### Aim of the task
Find the string "NOTARIAIS" in the material. Copy every line that has it.

[Start of Attachment]

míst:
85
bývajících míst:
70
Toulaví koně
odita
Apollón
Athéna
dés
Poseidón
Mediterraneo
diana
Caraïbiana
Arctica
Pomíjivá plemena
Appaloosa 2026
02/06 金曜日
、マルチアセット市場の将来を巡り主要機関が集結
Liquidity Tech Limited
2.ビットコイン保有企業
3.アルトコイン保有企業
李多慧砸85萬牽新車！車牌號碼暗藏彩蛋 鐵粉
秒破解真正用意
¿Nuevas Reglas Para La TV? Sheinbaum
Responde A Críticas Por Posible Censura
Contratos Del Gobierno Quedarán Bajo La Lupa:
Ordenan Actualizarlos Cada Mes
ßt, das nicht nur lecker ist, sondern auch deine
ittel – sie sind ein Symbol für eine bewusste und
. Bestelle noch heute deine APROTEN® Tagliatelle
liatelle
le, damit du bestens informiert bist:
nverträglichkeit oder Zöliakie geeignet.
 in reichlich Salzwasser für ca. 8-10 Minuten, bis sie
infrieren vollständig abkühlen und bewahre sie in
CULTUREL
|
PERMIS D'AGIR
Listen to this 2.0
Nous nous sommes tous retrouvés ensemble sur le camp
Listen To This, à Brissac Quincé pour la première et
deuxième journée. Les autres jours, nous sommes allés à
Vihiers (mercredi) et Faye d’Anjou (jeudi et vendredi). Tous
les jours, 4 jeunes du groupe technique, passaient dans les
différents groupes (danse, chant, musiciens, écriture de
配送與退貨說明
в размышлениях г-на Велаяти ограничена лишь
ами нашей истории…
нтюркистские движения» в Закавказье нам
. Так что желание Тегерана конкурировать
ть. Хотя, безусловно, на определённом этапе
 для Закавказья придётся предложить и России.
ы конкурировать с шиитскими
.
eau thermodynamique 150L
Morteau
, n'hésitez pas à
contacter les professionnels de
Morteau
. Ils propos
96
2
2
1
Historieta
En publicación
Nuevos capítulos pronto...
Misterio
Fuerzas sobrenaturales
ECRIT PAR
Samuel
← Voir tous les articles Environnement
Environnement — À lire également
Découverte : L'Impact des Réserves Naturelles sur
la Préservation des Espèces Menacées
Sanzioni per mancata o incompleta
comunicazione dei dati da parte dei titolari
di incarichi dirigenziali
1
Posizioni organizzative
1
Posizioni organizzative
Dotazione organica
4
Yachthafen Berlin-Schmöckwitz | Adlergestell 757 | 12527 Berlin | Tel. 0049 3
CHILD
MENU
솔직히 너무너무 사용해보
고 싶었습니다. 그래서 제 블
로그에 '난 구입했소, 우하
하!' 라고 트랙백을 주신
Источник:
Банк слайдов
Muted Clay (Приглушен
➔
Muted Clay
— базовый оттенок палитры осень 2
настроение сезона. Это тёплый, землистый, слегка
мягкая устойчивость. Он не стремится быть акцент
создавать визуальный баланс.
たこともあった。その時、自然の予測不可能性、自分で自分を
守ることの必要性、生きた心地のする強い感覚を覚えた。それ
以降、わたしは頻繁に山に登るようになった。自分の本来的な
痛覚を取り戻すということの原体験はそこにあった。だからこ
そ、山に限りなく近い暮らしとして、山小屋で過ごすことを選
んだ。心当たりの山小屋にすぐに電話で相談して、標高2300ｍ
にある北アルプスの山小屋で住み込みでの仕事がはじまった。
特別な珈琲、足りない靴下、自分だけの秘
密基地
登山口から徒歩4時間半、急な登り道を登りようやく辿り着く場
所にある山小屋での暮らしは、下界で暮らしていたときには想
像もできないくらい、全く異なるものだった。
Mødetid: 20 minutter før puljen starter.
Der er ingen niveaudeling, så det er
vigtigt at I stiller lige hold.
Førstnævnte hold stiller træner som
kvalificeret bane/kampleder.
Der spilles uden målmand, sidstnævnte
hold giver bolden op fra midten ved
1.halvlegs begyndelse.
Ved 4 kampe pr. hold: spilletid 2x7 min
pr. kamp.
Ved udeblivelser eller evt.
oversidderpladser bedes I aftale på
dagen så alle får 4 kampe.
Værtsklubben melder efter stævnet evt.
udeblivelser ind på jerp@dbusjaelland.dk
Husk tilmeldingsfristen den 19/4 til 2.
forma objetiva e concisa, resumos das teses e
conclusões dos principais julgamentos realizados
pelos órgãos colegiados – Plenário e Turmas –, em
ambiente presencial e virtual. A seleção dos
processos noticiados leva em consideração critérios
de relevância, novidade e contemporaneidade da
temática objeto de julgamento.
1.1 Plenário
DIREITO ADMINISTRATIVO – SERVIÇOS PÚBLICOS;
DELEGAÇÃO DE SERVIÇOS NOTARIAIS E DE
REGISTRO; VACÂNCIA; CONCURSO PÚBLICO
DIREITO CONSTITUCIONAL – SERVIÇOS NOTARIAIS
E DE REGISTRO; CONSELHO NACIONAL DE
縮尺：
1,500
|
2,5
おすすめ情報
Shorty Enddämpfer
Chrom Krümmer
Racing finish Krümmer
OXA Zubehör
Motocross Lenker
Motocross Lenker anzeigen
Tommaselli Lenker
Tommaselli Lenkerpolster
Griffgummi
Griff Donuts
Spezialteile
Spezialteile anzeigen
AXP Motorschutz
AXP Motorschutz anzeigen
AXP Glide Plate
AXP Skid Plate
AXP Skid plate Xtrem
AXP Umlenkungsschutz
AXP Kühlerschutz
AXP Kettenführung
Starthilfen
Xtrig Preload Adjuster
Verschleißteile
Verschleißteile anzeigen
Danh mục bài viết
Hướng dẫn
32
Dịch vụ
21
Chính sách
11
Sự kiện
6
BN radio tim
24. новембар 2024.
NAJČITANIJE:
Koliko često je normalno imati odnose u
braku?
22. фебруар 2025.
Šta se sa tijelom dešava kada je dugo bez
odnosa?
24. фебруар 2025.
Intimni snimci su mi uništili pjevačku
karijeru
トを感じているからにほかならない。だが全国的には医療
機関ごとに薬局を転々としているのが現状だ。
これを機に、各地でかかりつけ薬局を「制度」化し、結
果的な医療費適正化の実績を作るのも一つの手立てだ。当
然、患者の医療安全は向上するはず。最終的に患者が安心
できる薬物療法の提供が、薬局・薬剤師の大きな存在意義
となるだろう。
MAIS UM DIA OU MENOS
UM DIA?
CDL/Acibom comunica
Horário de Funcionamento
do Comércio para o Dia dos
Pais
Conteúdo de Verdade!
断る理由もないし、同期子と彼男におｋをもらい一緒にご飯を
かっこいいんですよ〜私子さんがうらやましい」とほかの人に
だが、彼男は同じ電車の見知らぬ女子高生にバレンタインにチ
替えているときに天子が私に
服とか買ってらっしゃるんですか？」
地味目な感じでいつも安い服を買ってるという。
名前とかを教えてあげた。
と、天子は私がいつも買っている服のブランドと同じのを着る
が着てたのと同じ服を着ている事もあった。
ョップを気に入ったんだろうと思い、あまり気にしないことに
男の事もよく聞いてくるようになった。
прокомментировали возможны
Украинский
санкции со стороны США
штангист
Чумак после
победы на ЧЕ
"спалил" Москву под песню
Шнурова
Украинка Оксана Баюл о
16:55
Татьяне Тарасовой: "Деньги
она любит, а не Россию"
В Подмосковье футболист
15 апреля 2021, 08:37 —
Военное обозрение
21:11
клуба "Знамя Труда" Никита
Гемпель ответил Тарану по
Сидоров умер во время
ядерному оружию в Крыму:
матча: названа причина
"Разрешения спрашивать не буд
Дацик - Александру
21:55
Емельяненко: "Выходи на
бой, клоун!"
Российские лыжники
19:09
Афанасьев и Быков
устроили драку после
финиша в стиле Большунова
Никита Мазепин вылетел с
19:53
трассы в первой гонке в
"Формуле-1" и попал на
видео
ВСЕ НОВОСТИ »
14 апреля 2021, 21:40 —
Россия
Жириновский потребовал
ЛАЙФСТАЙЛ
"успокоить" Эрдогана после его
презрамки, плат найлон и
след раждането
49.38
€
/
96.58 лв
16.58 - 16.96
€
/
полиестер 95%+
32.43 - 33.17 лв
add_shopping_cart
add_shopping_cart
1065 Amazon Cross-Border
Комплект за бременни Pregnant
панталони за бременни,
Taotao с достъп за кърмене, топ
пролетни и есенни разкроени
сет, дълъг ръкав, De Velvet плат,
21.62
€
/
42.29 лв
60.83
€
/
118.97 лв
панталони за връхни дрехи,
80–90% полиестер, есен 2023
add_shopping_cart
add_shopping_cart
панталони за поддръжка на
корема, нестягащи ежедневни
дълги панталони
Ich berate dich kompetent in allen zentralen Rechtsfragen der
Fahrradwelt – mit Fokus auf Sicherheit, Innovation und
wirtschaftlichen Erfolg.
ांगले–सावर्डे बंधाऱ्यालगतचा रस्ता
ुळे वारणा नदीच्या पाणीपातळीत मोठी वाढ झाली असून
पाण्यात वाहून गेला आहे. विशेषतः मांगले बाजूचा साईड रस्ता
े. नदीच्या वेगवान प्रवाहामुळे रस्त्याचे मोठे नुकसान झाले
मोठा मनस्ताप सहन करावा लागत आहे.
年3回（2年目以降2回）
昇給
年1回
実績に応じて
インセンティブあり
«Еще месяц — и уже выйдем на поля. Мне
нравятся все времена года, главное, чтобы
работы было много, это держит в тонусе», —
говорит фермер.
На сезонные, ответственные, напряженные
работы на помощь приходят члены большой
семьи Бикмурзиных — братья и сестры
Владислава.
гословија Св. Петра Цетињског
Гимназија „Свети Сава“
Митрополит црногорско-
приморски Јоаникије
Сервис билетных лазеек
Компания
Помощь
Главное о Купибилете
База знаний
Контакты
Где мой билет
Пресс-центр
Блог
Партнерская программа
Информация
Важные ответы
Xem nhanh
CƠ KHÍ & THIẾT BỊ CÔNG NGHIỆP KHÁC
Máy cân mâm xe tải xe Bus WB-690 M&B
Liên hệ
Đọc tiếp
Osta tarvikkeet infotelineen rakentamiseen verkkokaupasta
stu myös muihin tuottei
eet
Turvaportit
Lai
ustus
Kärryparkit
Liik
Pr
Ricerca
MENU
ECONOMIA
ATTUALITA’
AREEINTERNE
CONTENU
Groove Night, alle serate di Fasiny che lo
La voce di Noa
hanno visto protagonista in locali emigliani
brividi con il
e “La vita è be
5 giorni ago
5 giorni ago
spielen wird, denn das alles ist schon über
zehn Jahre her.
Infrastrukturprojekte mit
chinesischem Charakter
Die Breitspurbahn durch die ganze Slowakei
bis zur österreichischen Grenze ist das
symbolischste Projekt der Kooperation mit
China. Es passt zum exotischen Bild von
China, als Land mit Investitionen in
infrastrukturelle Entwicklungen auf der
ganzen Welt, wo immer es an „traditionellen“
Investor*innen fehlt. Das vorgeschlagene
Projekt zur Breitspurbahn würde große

[End of Attachment]

### Output below
DELEGAÇÃO DE SERVIÇOS NOTARIAIS E DE
DIREITO CONSTITUCIONAL – SERVIÇOS NOTARIAIS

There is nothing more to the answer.